» **Tarefas a realizar**:
**a.** Transcreva, do texto sobre a Cidade Murada de Kowloon, o trecho que começa com as palavras "Há tempo tenho" e termina em "colonizadora de Hong Kong.".
**b.** Responda com base no texto sobre a Cidade Murada de Kowloon:
(i) Até quantos andares tinham os prédios da Cidade Murada?
(ii) Em que terreno a comunidade se desenvolveu?
(iii) Em que ano o governo desapropriou a terra?
**c.** Prossiga a redação do texto sobre a Cidade Murada de Kowloon a partir do ponto em que ele termina.

=== Texto para revisão ===

Peter Popham, trecho de artigo publicado pela primeira vez na The Independent Magazine, maio de 1990.
Há tempo tenho vontade de escrever sobre a Cidade Murada de Kowloon, uma favela totalmente atípica em um dos distritos de Hong Kong. Ela tinha prédios de até 14 andares em um ambiente extremamente compacto com mais de 33.000 habitantes, que chegaria a uma densidade aproximada de 1.255.000 hab/km², que significa mais de 40 vezes a densidade de Manhattan e 180 vezes a densidade de Hong Kong e São Paulo.
Seguindo o caráter das comunidades informais, ela se desenvolveu ao longo de décadas em terra pública, no caso, um forte abandonado que estava em conflito entre a China e a Inglaterra, então colonizadora de Hong Kong.
Com o tempo ela organizou sua própria associação de moradores e suas atividades econômicas, mesmo após sucessivas tentativas de remoção, tanto por parte do governo chinês como de Hong Kong.
Ela parou de crescer quando chegou no seu limite natural: a altura dos prédios ficou restrita dado ao receio dos construtores de entrar em conflito com a rota dos aviões do aeroporto, não muito distante dali. Em 1987, sem negociar com a comunidade, o governo desapropriou a terra com compensação aos moradores.

=== Dados para análise ===

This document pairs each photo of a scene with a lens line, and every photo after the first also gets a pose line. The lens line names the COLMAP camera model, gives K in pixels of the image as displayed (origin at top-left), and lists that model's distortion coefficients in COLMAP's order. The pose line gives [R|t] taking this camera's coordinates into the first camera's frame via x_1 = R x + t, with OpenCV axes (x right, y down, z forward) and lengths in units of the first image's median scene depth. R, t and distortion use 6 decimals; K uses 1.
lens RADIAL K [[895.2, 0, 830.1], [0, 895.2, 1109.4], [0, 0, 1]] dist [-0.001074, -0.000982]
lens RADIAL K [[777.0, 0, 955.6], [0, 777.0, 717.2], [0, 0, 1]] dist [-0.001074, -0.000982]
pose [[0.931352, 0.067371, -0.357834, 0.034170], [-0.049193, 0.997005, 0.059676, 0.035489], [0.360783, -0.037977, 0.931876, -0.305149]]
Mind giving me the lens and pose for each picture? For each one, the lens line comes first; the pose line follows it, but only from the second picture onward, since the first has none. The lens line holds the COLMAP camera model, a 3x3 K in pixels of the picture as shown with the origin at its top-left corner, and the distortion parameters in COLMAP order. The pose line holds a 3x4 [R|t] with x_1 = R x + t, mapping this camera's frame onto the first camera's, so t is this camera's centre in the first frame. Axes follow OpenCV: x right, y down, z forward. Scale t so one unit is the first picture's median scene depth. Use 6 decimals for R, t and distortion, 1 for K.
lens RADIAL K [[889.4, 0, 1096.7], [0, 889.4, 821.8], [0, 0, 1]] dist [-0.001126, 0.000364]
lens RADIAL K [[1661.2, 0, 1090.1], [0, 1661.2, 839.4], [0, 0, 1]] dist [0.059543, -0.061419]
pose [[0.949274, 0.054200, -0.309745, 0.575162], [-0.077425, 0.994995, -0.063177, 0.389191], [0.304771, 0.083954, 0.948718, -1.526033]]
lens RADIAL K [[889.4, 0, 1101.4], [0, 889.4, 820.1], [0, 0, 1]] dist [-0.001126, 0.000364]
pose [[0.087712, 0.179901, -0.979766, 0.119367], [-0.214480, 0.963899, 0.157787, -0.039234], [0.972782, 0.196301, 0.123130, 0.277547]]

===

» **Respostas dos exercícios**:
**a.**
Há tempo tenho vontade de escrever sobre a Cidade Murada de Kowloon, uma favela totalmente atípica em um dos distritos de Hong Kong. Ela tinha prédios de até 14 andares em um ambiente extremamente compacto com mais de 33.000 habitantes, que chegaria a uma densidade aproximada de 1.255.000 hab/km², que significa mais de 40 vezes a densidade de Manhattan e 180 vezes a densidade de Hong Kong e São Paulo.
Seguindo o caráter das comunidades informais, ela se desenvolveu ao longo de décadas em terra pública, no caso, um forte abandonado que estava em conflito entre a China e a Inglaterra, então colonizadora de Hong Kong.

**b.**
(i) Até 14 andares.
(ii) Em terra pública: um forte abandonado que estava em conflito entre a China e a Inglaterra.
(iii) Em 1987.

**c.**
A medida teve aprovação de alguns, mas reprovação da maioria: pessoas que viveram todas suas vidas ou tinham seus negócios ali não queriam sair à força, com compensações financeiras muito menores do que mereciam.
O livro “City of Darkness: Life in Kowloon City” do fotógrafo Greg Girard com ajuda de Ian Lambot, é o trabalho mais incrível sobre a cidade, e desmistifica várias ideias negativas que temos sobre as favelas e o mundo informal.
Apesar de abrigar operações ilícitas como tráfico de drogas, a grande massa de moradores de favela são trabalhadores esforçados em busca de oportunidades na cidade. Ele mostra claramente as vantagens empreendedoras geradas em um ambiente desregulado e, sobretudo, como estes ambientes ajudam a camada social mais baixa de uma cidade.
Edward Glaeser comenta na sua recente obra “The Triumph of the City” como a presença de favelas em uma cidade, ao contrário do que se acredita normalmente, é um sinal de vitalidade urbana e não de decadência. O argumento pode ser controverso, mas é lógico e simples:
“Cidades não estão cheias de pessoas pobres porque as tornam mais pobres, mas porque as cidades (atraem) pessoas pobres com a promessa de melhorar suas vidas… [O grande problema com as favelas] é que os residentes são desconectados demais do coração econômico da metrópole…
As favelas do Rio são densamente aglomeradas porque a vida na favela é melhor do que a miserável pobreza da zona rural. O Rio há tempos oferece mais oportunidades econômicas, serviços públicos e diversão que as áreas desoladas da interior.”
Ao ler a obra de Girard se percebe que a teoria de Glaeser realmente reflete a realidade. Residentes como Yim Kwok Yuen, um antigo morador de Kowloon que mantinha uma pequena fábrica de carnes cozidas, fala por si próprio:
“Eu vim de uma cidade pobre onde as condições de higiene eram muito piores. Vindo de um lugar tão pobre achei que Hong Kong fosse o paraíso.”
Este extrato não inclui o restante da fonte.